Organised blockade on Assam-Mizoram border ends, but truckers refuse to move

Published - July 30, 2021 09:40 pm IST - Silchar

Google Maps image locates Dholai Bazar in Assam, near the Mizoram border.

Google Maps image locates Dholai Bazar in Assam, near the Mizoram border.

The situation on the Assam-Mizoram border remained tense but under control as CRPF troops have started patrolling National Highway 306 between the two States, in strength.

Officials in Assam’s Barak Valley said organised blockade on Assam’s roads leading to Mizoram had been lifted and no group was now out on the streets trying to stop truckers or other vehicles. After a clash on July 26 between Assam and Mizoram police forces on a disputed border forest tract, various groups in the Barak Valley had announced a blockade of Mizoram, drawing sharp protests from the neighbouring State.

However, “palpable fear of entering an area, which was like a war zone is holding back trucks... Most truckers have stopped their vehicles in Dholai village near the border with Mizoram,” said officials.

A long line of trucks parked on the highway now marks the entry point to Dholai’s bazaar.

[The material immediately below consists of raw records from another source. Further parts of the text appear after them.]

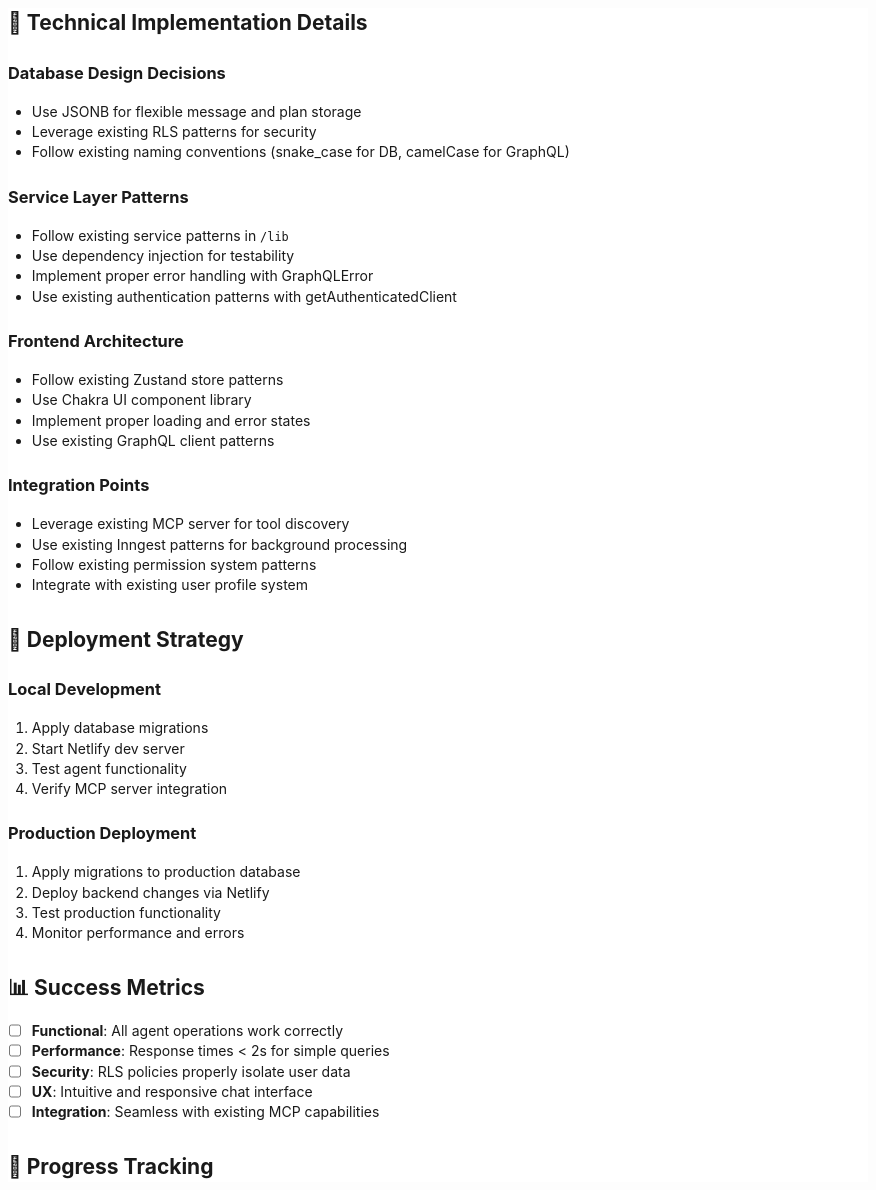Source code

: ## 🔧 Technical Implementation Details

### Database Design Decisions
- Use JSONB for flexible message and plan storage
- Leverage existing RLS patterns for security
- Follow existing naming conventions (snake_case for DB, camelCase for GraphQL)

### Service Layer Patterns
- Follow existing service patterns in `/lib`
- Use dependency injection for testability
- Implement proper error handling with GraphQLError
- Use existing authentication patterns with getAuthenticatedClient

### Frontend Architecture
- Follow existing Zustand store patterns
- Use Chakra UI component library
- Implement proper loading and error states
- Use existing GraphQL client patterns

### Integration Points
- Leverage existing MCP server for tool discovery
- Use existing Inngest patterns for background processing
- Follow existing permission system patterns
- Integrate with existing user profile system

## 🚀 Deployment Strategy

### Local Development
1. Apply database migrations
2. Start Netlify dev server
3. Test agent functionality
4. Verify MCP server integration

### Production Deployment
1. Apply migrations to production database
2. Deploy backend changes via Netlify
3. Test production functionality
4. Monitor performance and errors

## 📊 Success Metrics

- [ ] **Functional**: All agent operations work correctly
- [ ] **Performance**: Response times < 2s for simple queries
- [ ] **Security**: RLS policies properly isolate user data
- [ ] **UX**: Intuitive and responsive chat interface
- [ ] **Integration**: Seamless with existing MCP capabilities

## 🔄 Progress Tracking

Land-locked Mizoram has been getting its supplies via Tripura during this week as tension and unrest held up its normal supply route through Assam.

Assam government had on Thursday issued an unprecedented travel advisory asking people not to travel to Mizoram and advised people from the State working or staying there to “exercise utmost caution.” Despite an agreement on Wednesday hammered by the Union Home Ministry to maintain calm on the border and to allow a neutral central police force to act as peace-keepers, the two States had traded charges about reinforcing police pickets and of not pulling back from the border on Thursday.

Tension along the border with Mizoram in Cachar and Hailakandi districts of Assam have been escalating since October 2020 with frequent incidents of burning of houses and encroachment of land.

The two States share a 164.6-km border between Assam’s Cachar, Hailakandi and Karimganj districts, and Mizoram’s Kolasib, Mamit and Aizawl.

Both States have differing interpretations of their territorial border. While Mizoram believes that its border lies along an ‘inner line’ drawn up in 1875 to protect tribals from outside influence, Assam goes by a district demarcation done in the 1930s.